31. The Government indicated their willingness to accept the applicant’s claim for non-pecuniary damage up to a maximum of EUR 3,000.
32. The Court considers that the applicant must have sustained some non-pecuniary damage as a result of the lengthy non-enforcement of the final judgment in his favour. However, the amount claimed is excessive.
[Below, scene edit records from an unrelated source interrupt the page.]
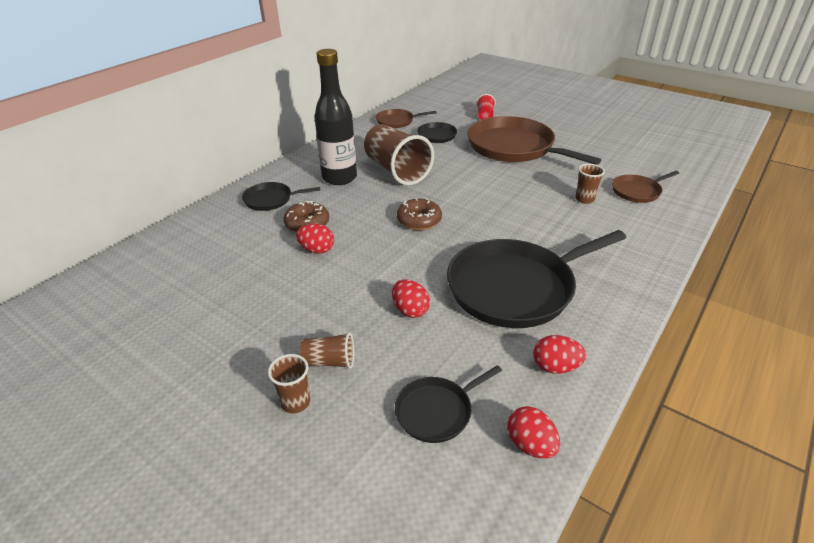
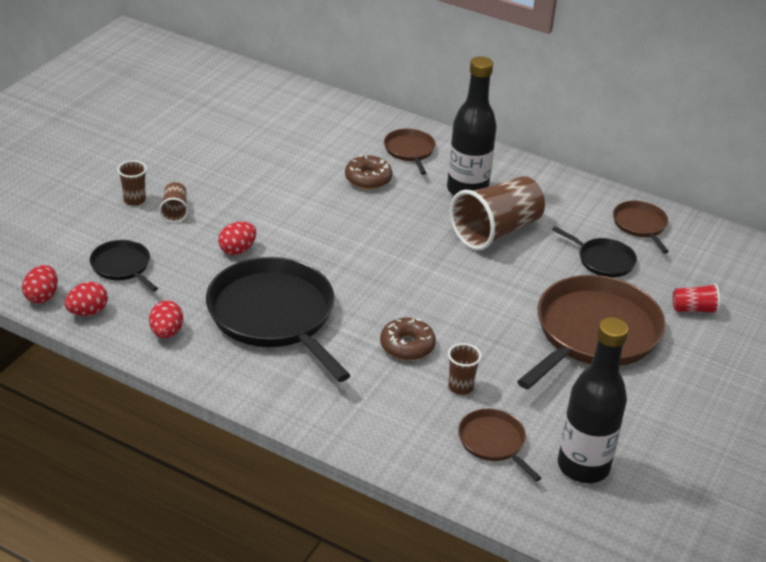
camera: 80 degrees right, 0 degrees up
black pan [242,182,320,211] -> brown pan [384,129,436,175]
red egg [296,223,334,254] -> red egg moved to [22,265,58,303]
brown donut [397,198,442,230] -> brown donut moved to [380,318,436,360]
none -> black bottle [558,317,628,483]

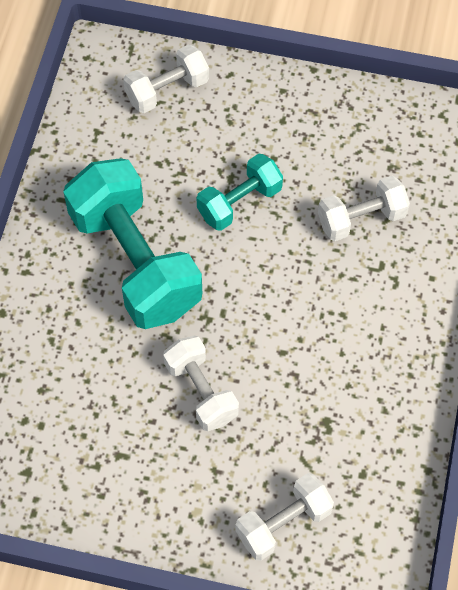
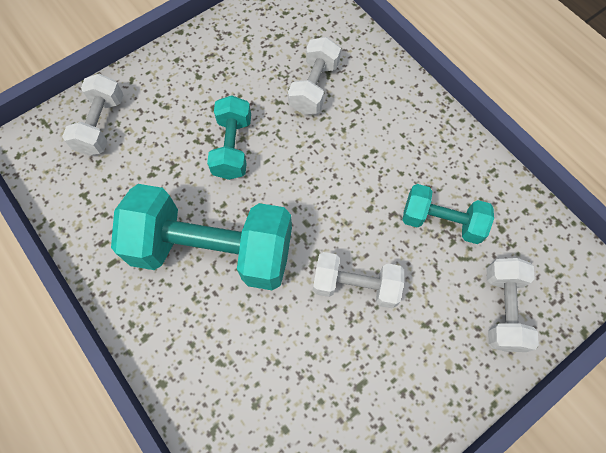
camera: 50 degrees left, 5 degrees up
none -> turquoise dumbbell [402,184,494,244]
Making its assessment on an equitable basis, as required by Article 41 of the Convention, the Court awards EUR 3,600 to the applicant under this head, plus any tax that may be chargeable on this amount.
B. Costs and expenses
33. The applicant also claimed EUR 1,500 for the costs and expenses incurred before the domestic courts and the Court.
34. The Government submitted that the applicant had failed to produce any documents supporting his claims under this head.
35. According to the Court’s case-law, an applicant is entitled to the reimbursement of costs and expenses only in so far as it has been shown that these have been actually and necessarily incurred and are reasonable as to quantum.
36. Having regard to the fact that the applicant failed to produce any supporting documents, the Court dismisses his claims for costs and expenses.
C. Default interest
37. The Court considers it appropriate that the default interest should be based on the marginal lending rate of the European Central Bank, to which should be added three percentage points.
FOR THESE REASONS, THE COURT UNANIMOUSLY
1. Declares the application admissible;
2. Holds that there has been a violation of Article 6 § 1 of the Convention;
3. Holds that there has been a violation of Article 1 of Protocol No. 1 to the Convention;
(a) that the respondent State is to pay the applicant, within the above-mentioned three months, EUR 13,200 (thirteen thousand two hundred euros) in respect of pecuniary damage and EUR 3,600 (three thousand six hundred euros) in respect of non-pecuniary damage, plus any tax that may be chargeable to the applicant, to be converted into New Azerbaijani manats at the rate applicable at the date of settlement;
(b) that from the expiry of the above-mentioned three months until settlement simple interest shall be payable on the above amounts at a rate equal to the marginal lending rate of the European Central Bank during the default period plus three percentage points;
5. Dismisses the remainder of the applicant’s claims for just satisfaction.
Done in English, and notified in writing on 26 June 2012, pursuant to Rule 77 §§ 2 and 3 of the Rules of Court.